Wherever "lines" appears in the records below, copy the line that holds it.

- [Dataset entries]:
*** Block opens ***

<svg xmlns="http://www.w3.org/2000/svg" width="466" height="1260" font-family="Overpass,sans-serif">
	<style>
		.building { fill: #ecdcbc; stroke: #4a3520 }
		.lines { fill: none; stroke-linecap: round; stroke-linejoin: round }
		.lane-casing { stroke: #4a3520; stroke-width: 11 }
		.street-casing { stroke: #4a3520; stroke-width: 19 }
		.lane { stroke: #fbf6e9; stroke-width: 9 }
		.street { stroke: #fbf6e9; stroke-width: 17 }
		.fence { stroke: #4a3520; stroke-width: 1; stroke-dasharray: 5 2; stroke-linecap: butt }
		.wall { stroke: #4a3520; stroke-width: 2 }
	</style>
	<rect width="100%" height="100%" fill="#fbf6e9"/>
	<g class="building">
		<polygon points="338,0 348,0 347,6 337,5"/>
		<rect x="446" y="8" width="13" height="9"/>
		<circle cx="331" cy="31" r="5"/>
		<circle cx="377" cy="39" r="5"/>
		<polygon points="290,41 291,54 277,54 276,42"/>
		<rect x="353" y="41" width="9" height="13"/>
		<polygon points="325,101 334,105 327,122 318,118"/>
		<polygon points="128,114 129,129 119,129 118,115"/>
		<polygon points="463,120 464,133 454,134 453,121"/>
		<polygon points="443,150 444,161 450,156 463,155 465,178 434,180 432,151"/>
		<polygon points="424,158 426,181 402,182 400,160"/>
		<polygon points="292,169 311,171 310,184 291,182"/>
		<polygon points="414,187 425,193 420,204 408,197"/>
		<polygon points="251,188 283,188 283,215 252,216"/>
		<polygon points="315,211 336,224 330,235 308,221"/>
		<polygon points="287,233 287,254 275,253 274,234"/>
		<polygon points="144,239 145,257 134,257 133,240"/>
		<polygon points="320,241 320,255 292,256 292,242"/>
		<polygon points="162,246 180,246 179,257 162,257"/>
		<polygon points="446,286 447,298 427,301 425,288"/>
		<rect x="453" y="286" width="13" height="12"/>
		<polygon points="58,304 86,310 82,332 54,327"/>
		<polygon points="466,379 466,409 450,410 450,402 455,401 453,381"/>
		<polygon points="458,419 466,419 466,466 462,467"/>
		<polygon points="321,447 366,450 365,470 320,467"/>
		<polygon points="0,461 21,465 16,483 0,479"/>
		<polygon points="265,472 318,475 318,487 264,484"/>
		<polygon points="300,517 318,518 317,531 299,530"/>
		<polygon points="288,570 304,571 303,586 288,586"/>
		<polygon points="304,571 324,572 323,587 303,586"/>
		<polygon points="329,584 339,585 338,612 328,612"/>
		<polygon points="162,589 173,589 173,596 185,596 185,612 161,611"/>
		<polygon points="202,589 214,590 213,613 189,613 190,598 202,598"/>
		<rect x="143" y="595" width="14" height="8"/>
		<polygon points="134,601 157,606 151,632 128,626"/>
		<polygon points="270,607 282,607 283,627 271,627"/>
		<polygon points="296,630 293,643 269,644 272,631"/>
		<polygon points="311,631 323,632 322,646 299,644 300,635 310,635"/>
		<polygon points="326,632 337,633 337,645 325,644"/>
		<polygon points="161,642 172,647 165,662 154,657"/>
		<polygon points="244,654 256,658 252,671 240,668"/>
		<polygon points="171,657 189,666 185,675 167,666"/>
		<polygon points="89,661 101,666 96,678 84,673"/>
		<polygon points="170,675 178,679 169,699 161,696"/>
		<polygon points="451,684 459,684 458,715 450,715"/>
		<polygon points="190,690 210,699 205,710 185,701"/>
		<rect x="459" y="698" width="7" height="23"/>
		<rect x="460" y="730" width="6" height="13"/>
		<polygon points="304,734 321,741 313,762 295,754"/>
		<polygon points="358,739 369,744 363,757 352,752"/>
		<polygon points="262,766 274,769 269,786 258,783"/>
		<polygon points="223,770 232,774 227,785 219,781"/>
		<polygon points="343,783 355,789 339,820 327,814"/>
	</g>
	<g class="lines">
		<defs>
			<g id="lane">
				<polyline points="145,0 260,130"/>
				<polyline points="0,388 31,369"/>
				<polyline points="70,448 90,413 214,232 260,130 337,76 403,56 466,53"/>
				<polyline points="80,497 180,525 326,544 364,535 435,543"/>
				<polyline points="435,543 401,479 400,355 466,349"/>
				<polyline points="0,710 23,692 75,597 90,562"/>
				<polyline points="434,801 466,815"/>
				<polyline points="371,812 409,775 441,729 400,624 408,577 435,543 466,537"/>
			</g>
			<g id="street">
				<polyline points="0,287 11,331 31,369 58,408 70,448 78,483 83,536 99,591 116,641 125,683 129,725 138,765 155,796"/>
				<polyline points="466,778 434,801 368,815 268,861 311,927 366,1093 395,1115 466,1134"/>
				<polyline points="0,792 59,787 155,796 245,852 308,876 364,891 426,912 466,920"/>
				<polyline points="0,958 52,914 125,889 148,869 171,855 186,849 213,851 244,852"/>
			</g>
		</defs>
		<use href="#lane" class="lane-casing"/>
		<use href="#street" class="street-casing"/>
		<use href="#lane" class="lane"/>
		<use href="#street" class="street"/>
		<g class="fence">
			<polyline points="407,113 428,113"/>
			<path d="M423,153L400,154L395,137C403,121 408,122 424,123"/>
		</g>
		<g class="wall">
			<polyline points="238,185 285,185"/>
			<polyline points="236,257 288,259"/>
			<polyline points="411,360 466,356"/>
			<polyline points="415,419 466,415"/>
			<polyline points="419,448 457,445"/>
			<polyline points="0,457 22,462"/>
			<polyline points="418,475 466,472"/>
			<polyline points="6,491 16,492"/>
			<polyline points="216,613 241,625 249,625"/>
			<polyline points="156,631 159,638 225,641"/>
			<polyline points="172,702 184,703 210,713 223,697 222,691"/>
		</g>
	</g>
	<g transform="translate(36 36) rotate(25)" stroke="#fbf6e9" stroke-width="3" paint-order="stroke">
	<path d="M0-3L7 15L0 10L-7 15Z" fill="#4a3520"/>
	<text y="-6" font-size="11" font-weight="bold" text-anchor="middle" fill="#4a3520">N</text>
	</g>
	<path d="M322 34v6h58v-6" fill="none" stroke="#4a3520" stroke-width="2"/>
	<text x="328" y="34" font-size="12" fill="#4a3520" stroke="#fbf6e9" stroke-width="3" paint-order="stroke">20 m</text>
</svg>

*** Block closes ***

- [Your response]:
		.lines { fill: none; stroke-linecap: round; stroke-linejoin: round }
	<g class="lines">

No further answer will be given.